Visiter pour lui impliquait tout. Il voulait tout voir, tout faire.
He would hear some music coming from somewhere, and had to go find it. No matter how far it was. No matter who was with him. No matter how long he had to drag them along behind him. If there was music, he was on his way.
La musique était centrale dans sa vie – surtout avec la danse!

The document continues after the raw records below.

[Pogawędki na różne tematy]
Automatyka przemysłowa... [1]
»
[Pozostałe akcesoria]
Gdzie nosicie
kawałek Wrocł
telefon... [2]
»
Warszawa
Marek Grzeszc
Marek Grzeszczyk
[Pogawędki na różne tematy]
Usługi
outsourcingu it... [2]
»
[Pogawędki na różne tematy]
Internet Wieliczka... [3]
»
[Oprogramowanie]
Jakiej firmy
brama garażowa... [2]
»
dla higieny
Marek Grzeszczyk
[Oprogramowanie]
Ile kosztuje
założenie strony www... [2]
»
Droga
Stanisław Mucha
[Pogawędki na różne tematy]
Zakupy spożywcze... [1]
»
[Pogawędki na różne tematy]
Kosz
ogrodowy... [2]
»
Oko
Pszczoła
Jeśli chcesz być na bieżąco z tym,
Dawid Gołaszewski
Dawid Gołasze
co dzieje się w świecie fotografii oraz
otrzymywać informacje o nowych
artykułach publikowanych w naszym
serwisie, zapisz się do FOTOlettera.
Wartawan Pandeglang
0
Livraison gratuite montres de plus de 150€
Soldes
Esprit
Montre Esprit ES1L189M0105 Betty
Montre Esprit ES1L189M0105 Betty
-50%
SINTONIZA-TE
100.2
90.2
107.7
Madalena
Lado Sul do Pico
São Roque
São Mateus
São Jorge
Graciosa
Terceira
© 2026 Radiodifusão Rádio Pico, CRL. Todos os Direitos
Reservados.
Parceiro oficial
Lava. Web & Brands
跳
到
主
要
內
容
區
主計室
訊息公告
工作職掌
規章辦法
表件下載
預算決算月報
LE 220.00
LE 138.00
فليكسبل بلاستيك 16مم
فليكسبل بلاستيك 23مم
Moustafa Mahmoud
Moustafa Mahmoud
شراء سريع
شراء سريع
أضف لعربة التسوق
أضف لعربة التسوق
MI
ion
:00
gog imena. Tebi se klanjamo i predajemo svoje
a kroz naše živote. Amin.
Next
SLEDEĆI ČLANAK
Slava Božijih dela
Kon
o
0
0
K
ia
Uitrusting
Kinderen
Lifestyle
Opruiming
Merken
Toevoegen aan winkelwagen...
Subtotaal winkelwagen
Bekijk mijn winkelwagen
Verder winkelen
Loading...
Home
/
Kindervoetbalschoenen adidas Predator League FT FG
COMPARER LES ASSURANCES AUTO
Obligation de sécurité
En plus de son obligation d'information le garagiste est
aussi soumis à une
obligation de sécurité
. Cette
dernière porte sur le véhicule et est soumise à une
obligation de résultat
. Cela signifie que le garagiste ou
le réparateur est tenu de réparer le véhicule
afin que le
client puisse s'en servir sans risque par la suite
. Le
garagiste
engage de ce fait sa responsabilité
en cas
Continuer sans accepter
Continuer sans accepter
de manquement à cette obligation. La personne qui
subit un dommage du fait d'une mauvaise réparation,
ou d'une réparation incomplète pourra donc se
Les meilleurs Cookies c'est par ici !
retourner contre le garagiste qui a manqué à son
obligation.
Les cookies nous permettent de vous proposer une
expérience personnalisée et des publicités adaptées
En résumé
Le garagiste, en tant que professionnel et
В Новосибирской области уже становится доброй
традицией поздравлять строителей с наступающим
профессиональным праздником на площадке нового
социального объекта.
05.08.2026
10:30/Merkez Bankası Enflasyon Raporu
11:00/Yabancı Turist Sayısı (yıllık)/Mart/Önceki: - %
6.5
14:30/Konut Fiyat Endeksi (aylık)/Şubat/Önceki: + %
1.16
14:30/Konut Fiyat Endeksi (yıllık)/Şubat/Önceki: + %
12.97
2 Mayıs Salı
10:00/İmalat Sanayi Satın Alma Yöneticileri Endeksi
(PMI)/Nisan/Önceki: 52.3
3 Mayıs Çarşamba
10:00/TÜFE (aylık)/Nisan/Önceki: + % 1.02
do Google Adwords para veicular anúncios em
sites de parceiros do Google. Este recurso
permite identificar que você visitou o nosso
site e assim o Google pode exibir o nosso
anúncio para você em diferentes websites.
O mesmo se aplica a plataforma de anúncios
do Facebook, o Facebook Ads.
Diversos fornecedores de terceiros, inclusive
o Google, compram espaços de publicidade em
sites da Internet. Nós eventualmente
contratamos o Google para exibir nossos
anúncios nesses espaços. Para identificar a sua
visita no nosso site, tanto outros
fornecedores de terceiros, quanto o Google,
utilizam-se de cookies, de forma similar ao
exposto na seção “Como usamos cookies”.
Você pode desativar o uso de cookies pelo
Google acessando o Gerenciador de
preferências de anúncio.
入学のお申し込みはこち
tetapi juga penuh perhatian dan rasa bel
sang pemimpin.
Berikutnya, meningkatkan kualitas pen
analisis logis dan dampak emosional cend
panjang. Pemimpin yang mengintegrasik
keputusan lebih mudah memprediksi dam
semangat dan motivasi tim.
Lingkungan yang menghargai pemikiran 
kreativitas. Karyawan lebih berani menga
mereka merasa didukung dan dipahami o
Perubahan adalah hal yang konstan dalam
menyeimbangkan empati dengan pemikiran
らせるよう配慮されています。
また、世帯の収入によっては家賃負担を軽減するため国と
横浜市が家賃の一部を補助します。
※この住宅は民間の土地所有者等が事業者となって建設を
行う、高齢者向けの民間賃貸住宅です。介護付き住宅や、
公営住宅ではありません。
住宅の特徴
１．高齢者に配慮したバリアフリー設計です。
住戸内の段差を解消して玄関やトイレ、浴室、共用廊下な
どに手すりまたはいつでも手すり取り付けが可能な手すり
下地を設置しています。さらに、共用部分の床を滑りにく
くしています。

Expo 67 enchanted him. So much to see, to hear, to taste!
He’d try anything.
But he didn’t like lasagna, or spaghetti. But head cheese, ris de veau, cretons, blue cheese? Oh, that was good. Kidney stew. Anything that could smell up the kitchen. Tongue. Oysters, pickled eggs. Pickled onions, pickles. But not just anything pickled – just the unusual stuff. He was gourmet. He’d bring home things like rabbit and brains from the store for Grandmaman to cook. Didn’t matter whether she knew how to cook it! It looked interesting, so he wanted to try it.
Lorsque je sens la senteur forte du fromage bleu, ça me fait toujours penser à Grandpapa.
So what tie would suit him? How could you possibly sum up this man, all that he is – was – in a tie? You can’t.
He would need a tie though. He wouldn’t want to look less than his best. Presentable. But without too much fuss.
He didn’t like fuss.
He liked peace.
Il était tranquil – il appréciait la tranquilité.
He loved family.
Ah! La famille.
His children, his grandchildren, his greatgandchildren. All kids, all babies. The children always came first with him.
He always wanted people to feel welcome, loved.
Un accueil chaleureux – c’était important.
He grew roses in the garden for Grandmaman, a special corner just for her.
He took the kids on special outings, just him and them – everywhere. Anywhere.
He loved company.
He especially loved to have company to go to his favourite spots with him. To have a smoked-meat sandwich with. To take the boat across to Vieux Montreal with. To go see the flowers growing along the sidewalk. Just because they were there. Because they made him smile.
Il aimait aller visiter des nouvelles places avec quelqu’un – pour partager l’expérience.
He was quiet, yes. He was a man that it made you happy just to be with. To sit, and have a cup of tea, and watch the birds with. A man who loved to share a good view.
Today, he’s not wearing his smile. He’s just wearing a tie.
Grandpapa, époux, Papa, frère, Dad, mononcle, cousin, Greatgrandpa, ami –
Thank you for finding the music.
Merci pour les sourires, et les caresses.
Thank you for painting what you saw, so that we could see it too.
Merci pour ton amour.
Thank you for visiting.
Merci d’avoir partagé ta vie avec nous.